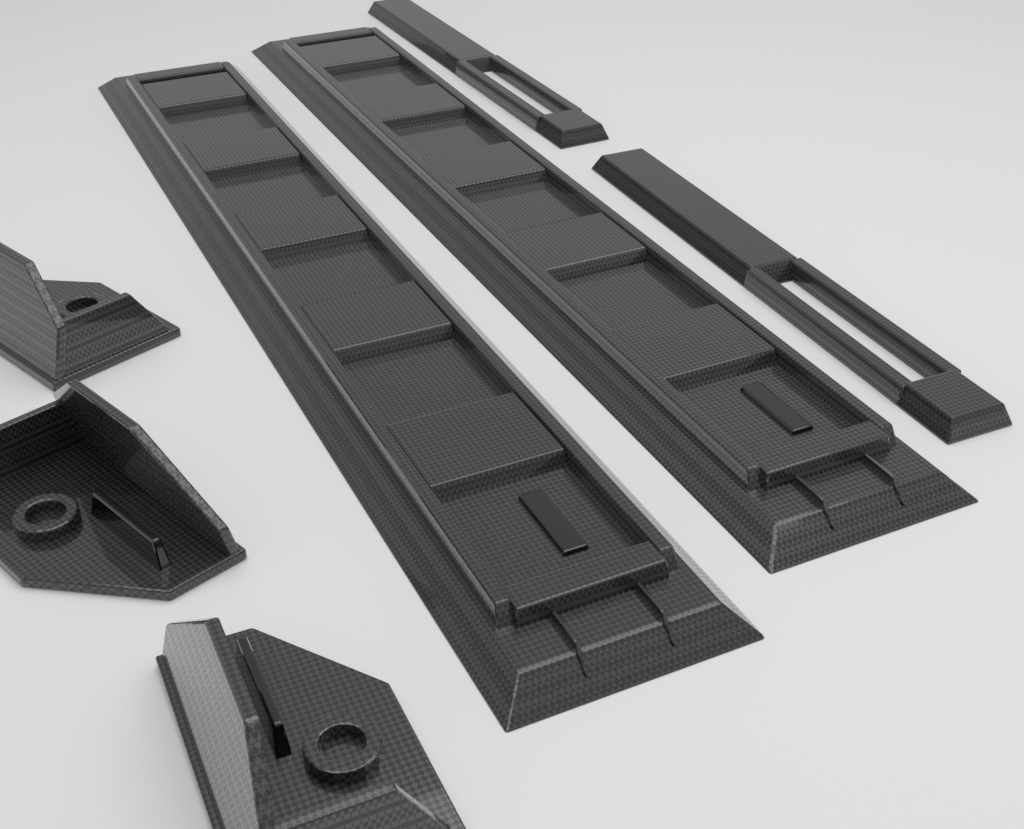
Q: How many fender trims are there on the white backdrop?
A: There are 3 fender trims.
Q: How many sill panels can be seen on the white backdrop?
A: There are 2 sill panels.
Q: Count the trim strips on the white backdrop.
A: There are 2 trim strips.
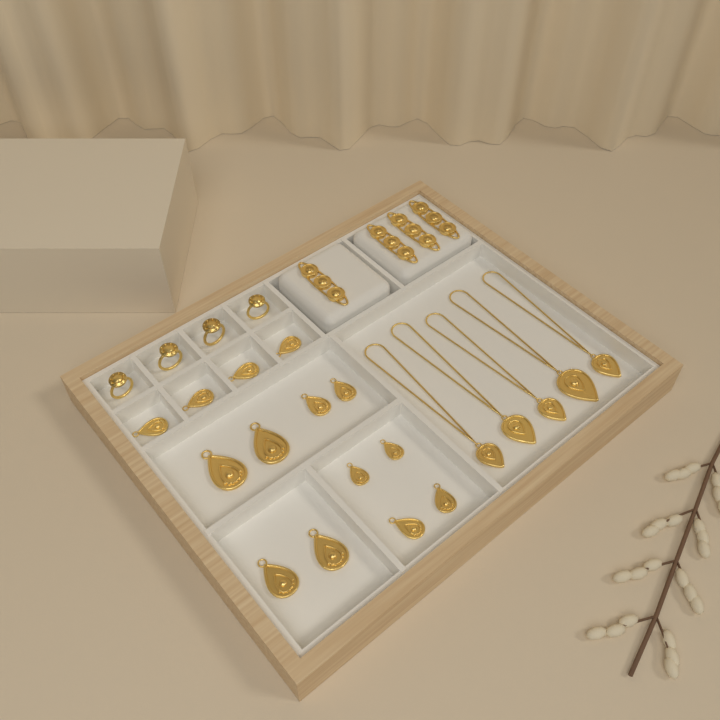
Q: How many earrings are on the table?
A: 14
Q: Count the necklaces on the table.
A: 5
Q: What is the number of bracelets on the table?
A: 4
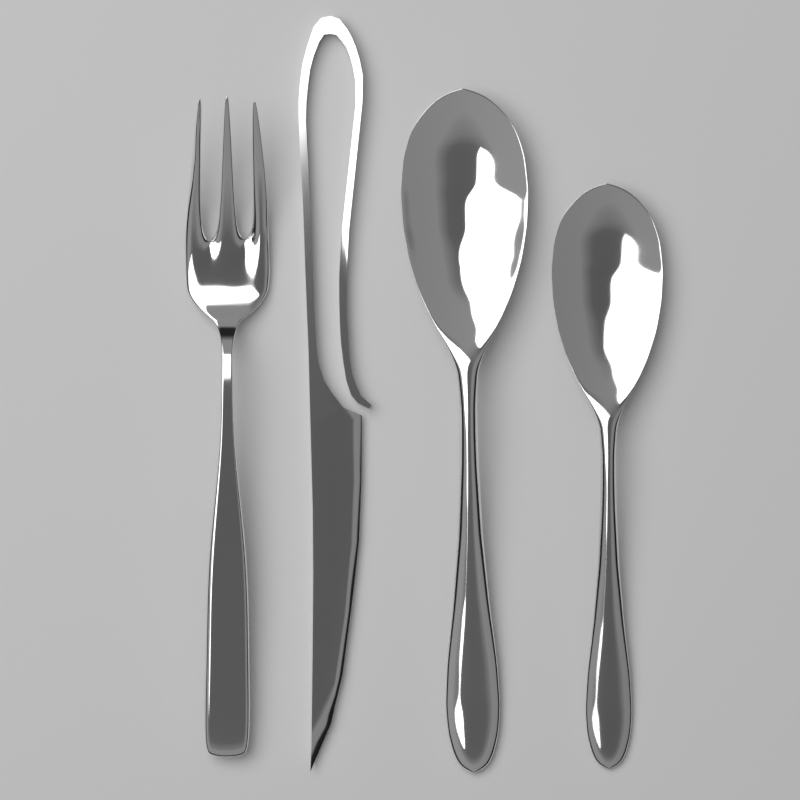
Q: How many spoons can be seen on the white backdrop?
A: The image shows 2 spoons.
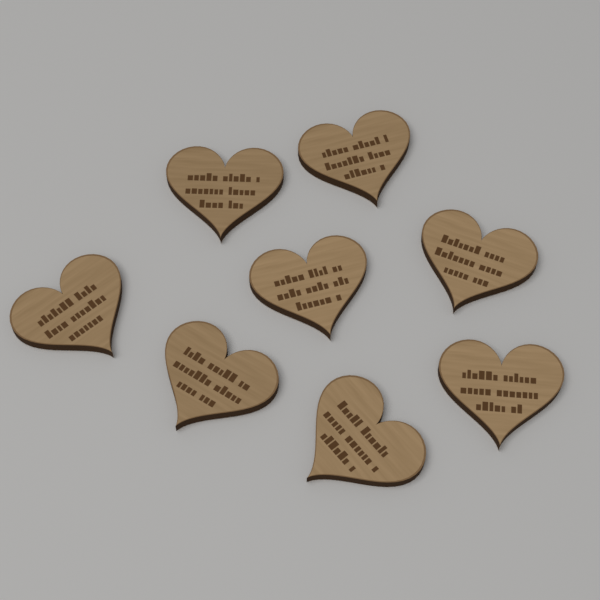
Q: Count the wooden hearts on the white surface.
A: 8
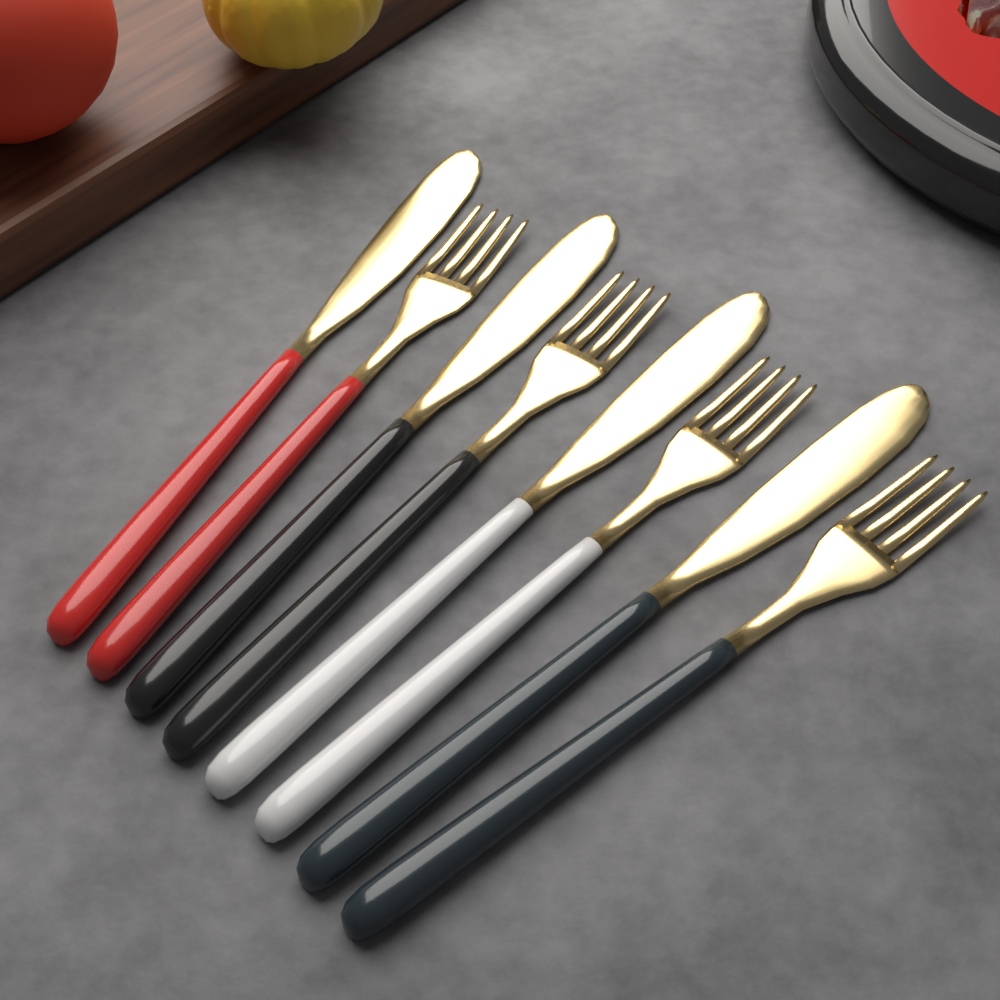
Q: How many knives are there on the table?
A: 4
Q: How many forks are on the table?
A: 4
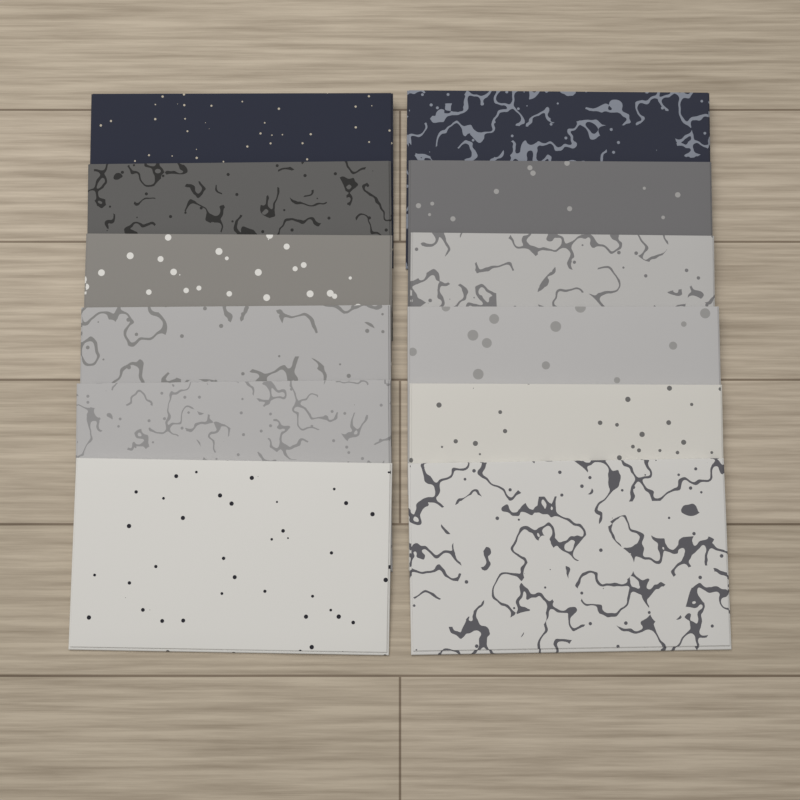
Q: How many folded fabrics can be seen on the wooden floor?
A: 12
+ + +
• [Task instructions]
Copy the part of the data that opens with the line containing "Q: Count the necklaces on the table." and closes with the end of the data, replacing "table" with "counter" and keeping everything else the same. Leave the picture lines out of your answer.

• [Problem solution]
Q: Count the necklaces on the counter.
A: 5
Q: What is the number of bracelets on the counter?
A: 4
Q: How many spoons can be seen on the white backdrop?
A: The image shows 2 spoons.
Q: Count the wooden hearts on the white surface.
A: 8
Q: How many knives are there on the counter?
A: 4
Q: How many forks are on the counter?
A: 4
Q: How many folded fabrics can be seen on the wooden floor?
A: 12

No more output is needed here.